Sulla rotondeggiante cima il silenzio è sovrano, siamo soli, essere lì sembra un regalo del quale abbiamo l' esclusiva, ogni tanto si ode il verso inconfondibile delle pernici, pochi esemplari in lontananza, dominatori incontrastati di questo palcoscenico che si prepara ancora una volta a stupire. Questa sera lo spettacolo si preannuncia interessante, lo spartito prevede ben più di sette note disposte circolarmente a suonare all’ unisono una melodia dolcissima dai colori inizialmente tenui e via via più intensi, in un crescendo che coinvolge tutti gli organi di senso, si scatena un vero idillio che chiama a turno anche i giganti di roccia che via via si accendono come se un musicista premesse sui tasti del pianoforte. Sono previste anche le pause laddove sembra che la musica perda forza per spegnersi, ma poi riprende in un altro settore, in un' altra pagina dello spartito, più a sud o a est, laddove la luce, dopo aver compiuto milioni di km, sembra appoggiarsi sulla Cima Ovest o sul Cadino delle neve o sul Monte Rudo, ecc. … ed io sorrido.









Mi sposto più a ovest sperando di cogliere qualche raggio che filtra tra le dense nubi, qualcuna più minacciosa che si rivelerà innocua, il vento soffia con decisione e senza interruzione. Una alla volta, si attenuano le note dorate e prendono vita i suoni blu, è un tempo breve, mi affretto a cogliere il movimento delle nuvole impostando tempi più lenti possibile.

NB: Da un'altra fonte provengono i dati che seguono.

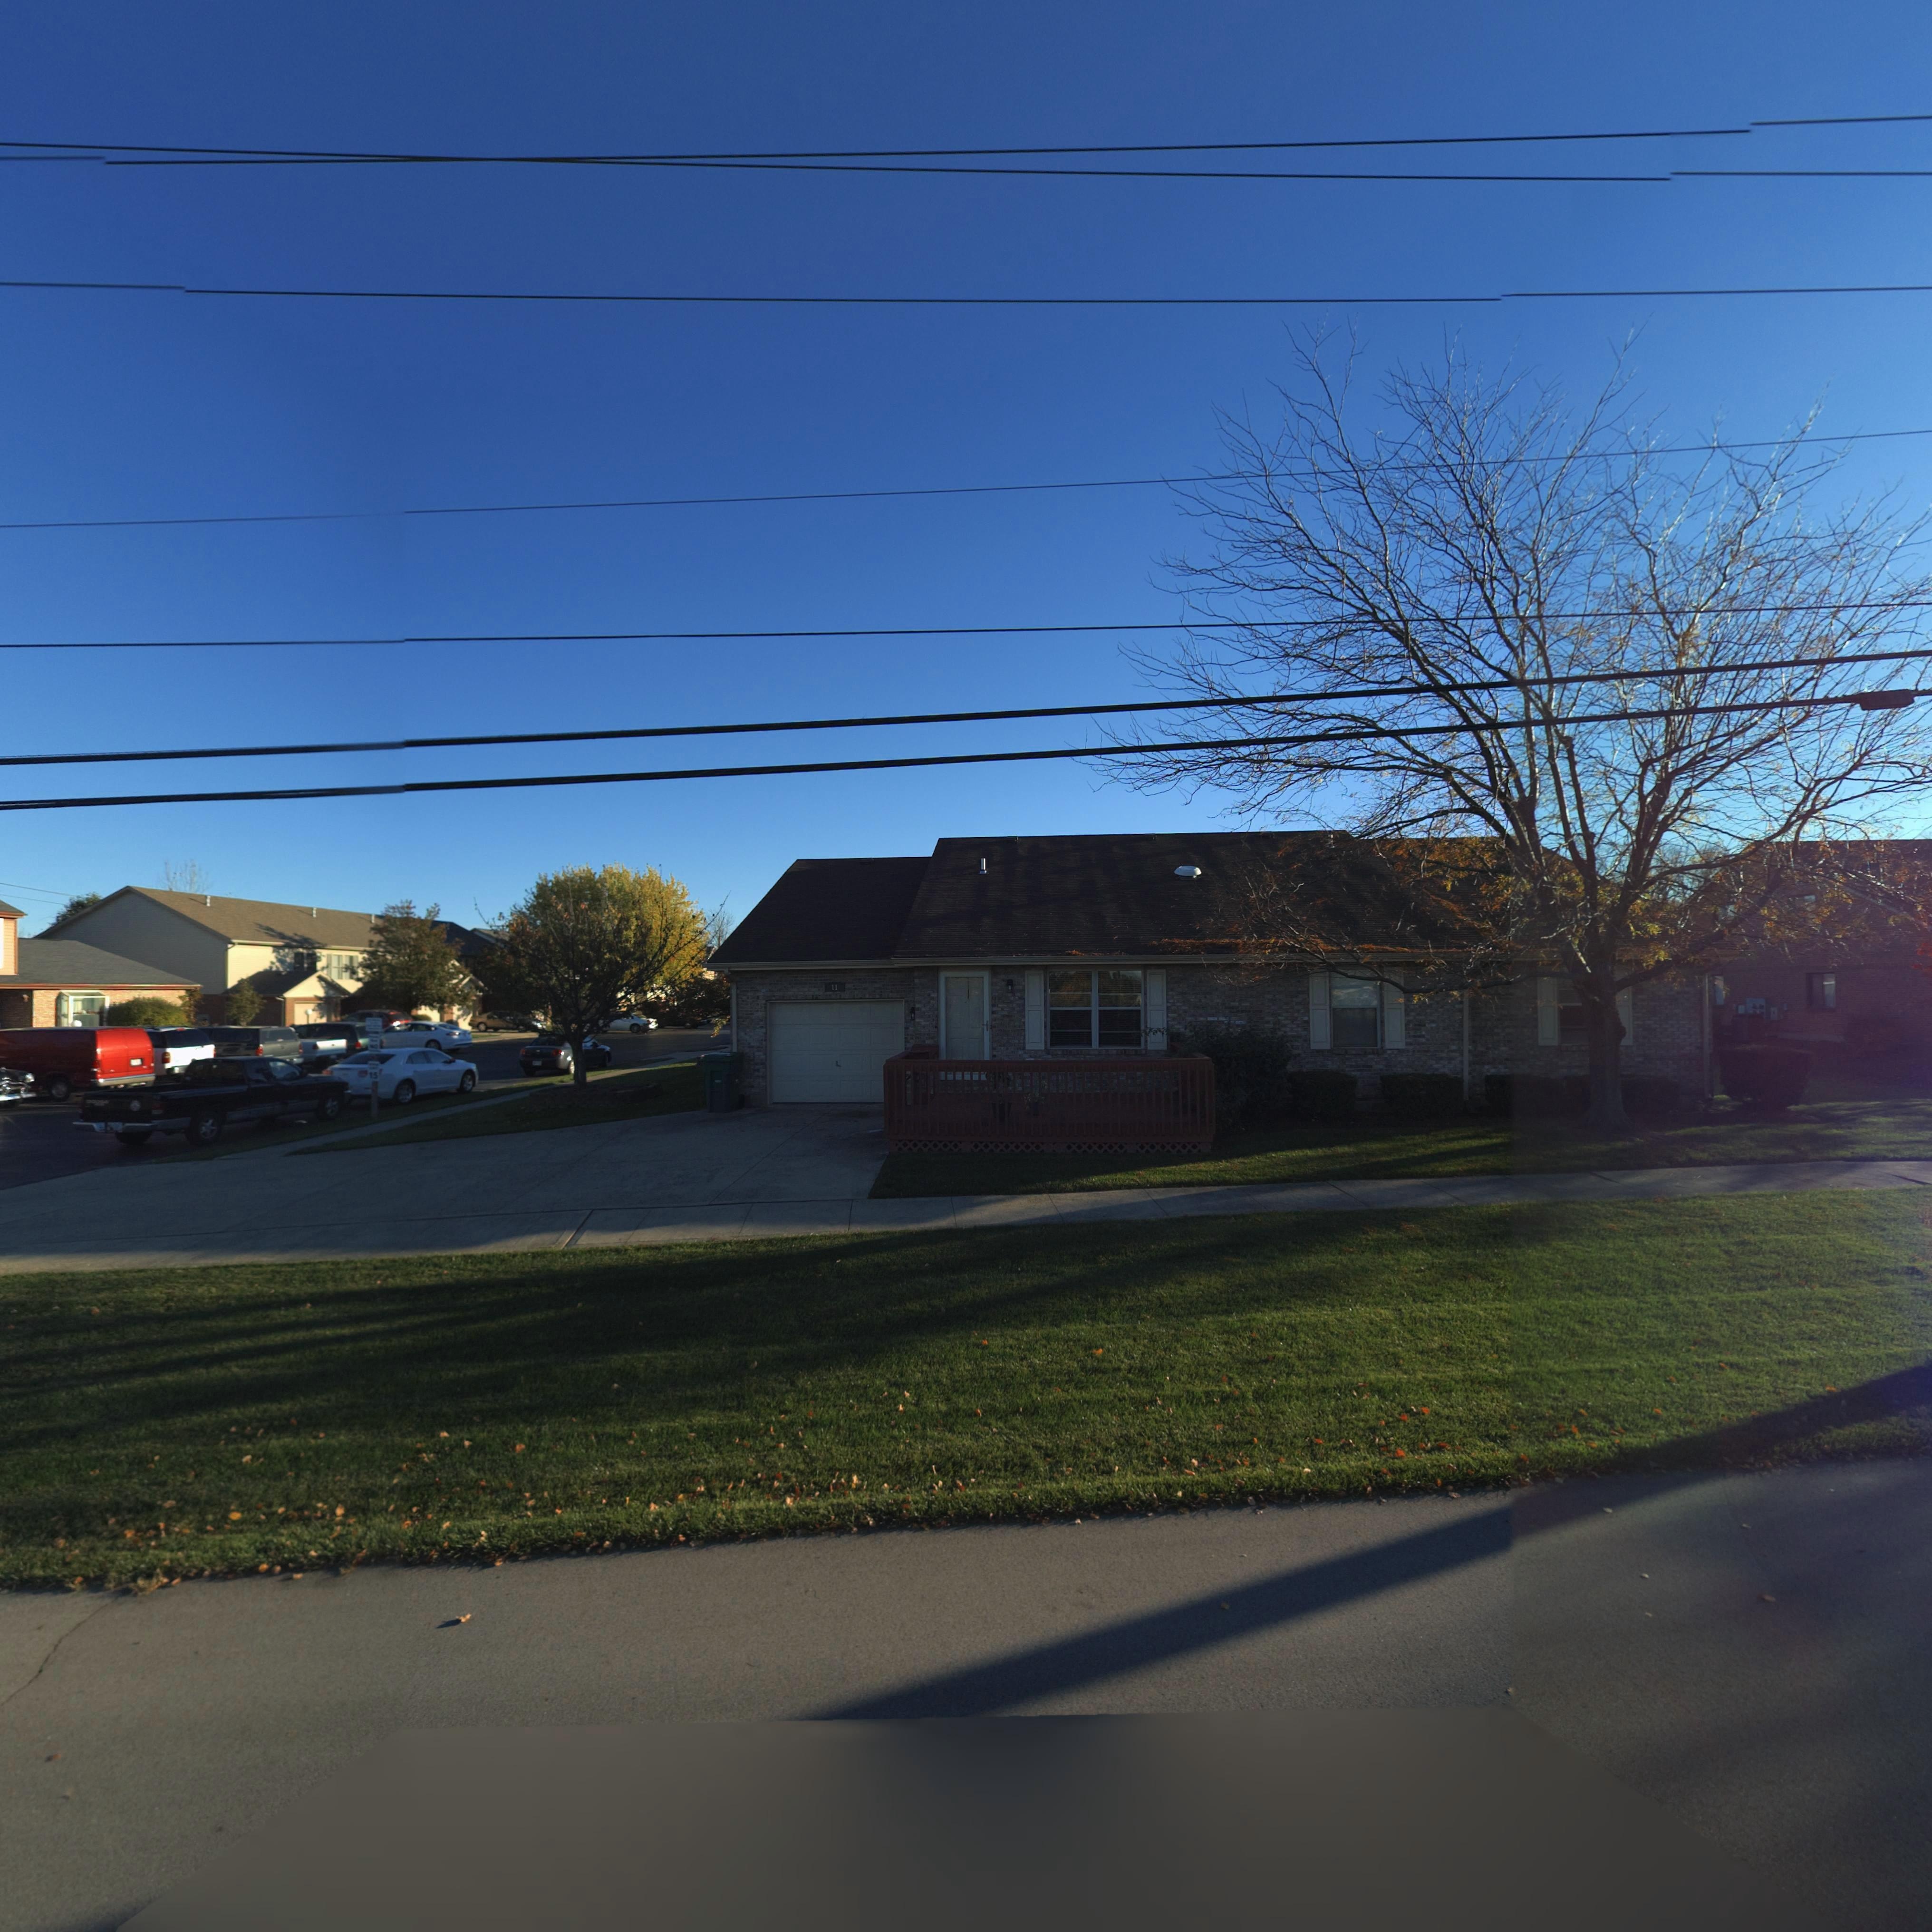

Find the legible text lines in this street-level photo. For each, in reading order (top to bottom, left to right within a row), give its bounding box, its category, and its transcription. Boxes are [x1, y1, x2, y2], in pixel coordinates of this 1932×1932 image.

Il tramonto è compiuto, è ora di montare la tenda e prepararci alla notte all’ aperto separati dalla natura dal leggero strato di tela che si rivelerà molto efficace contro il vento. La temperatura scende velocemente, si attesterà qualche ora più tardi sul -1. Una cena calda e gustosa, anche se spartana, è quello che ci vuole per concludere la giornata.
Passare una notte in tenda a 2.324 m. è un’esperienza a tutto tondo ma che non deve essere assolutamente sottovalutata. Oltre alla conoscenza dell'ambiente, un occhio di riguardo va riservato all’ attrezzatura: - la tenda deve essere robusta per riparare adeguatamente dal forte vento, presenza molto probabile a queste quote,
- il sacco a pelo deve essere caldo, ossia avere una temperatura comfort adeguata all'uso, meglio se a mummia con cappuccio per evitare dispersione di calore,
- un materassino autogonfiante, possibilmente molto leggero e dalle ridotte dimensioni che, oltre al comfort, garantisce anche un buon isolamento dal terreno,
- lampada frontale utilissima perché consente di muoversi senza impedimenti, avendo le mani libere,
- cibo e bevande calde in thermos


La pausa notturna è davvero breve nella notte del solstizio estivo, nonostante il cielo nuvoloso, alle 11 di sera c’è ANCORA luce e alle 4 c’è GIA' luce! L’emozione di dormire in quota, il vento incessante per tutta la notte che fischia tra le fronde dei tre piccoli alberi dietro la tenda, custodi del nostro rifugio, non mi permettono un sonno continuo. D'altronde, mi piace ascoltare il vento e aspettare di scorgere il primo lieve bagliore sulla nostra cupola arancione.
Esco dal guscio notturno in anticipo rispetto all’ orario previsto per il crepuscolo, per capire quale situazione mi aspetta e realizzo immediatamente che sarà un’alba a modo suo: non proprio l’alba che mi aspettavo, le nuvole si concentrano esattamente nel punto dove sta sorgendo il sole dietro il Paterno e lo schermano gelosamente quasi a volerlo custodire ancora un po’, mentre io aspetto che dia spettacolo di sé come solo lui sa fare da milioni di anni. Più il sole sale e più le nubi si addensano seguendone il movimento, fino a quando alcuni debolissimi raggi forano lo strato grigio, giusto due secondi, il tempo di uno scatto. In realtà lo spettacolo migliore si sta svolgendo alle mie spalle, il Cristallo si veste a festa con un cappello vivace, nei toni del rosa e dell’arancio, tutto in delicate tonalità pastello.

E’ un’alba gentile, non in grande stile e nemmeno violenta. Anche un’alba può essere un po’ sottotono, con lenti cambi d’abito, un po’ grigi, un po’ rosa, ma gentili, … un’ alba a modo suo.
E' tempo di levare la tenda, senza lasciare alcuna traccia del nostro passaggio.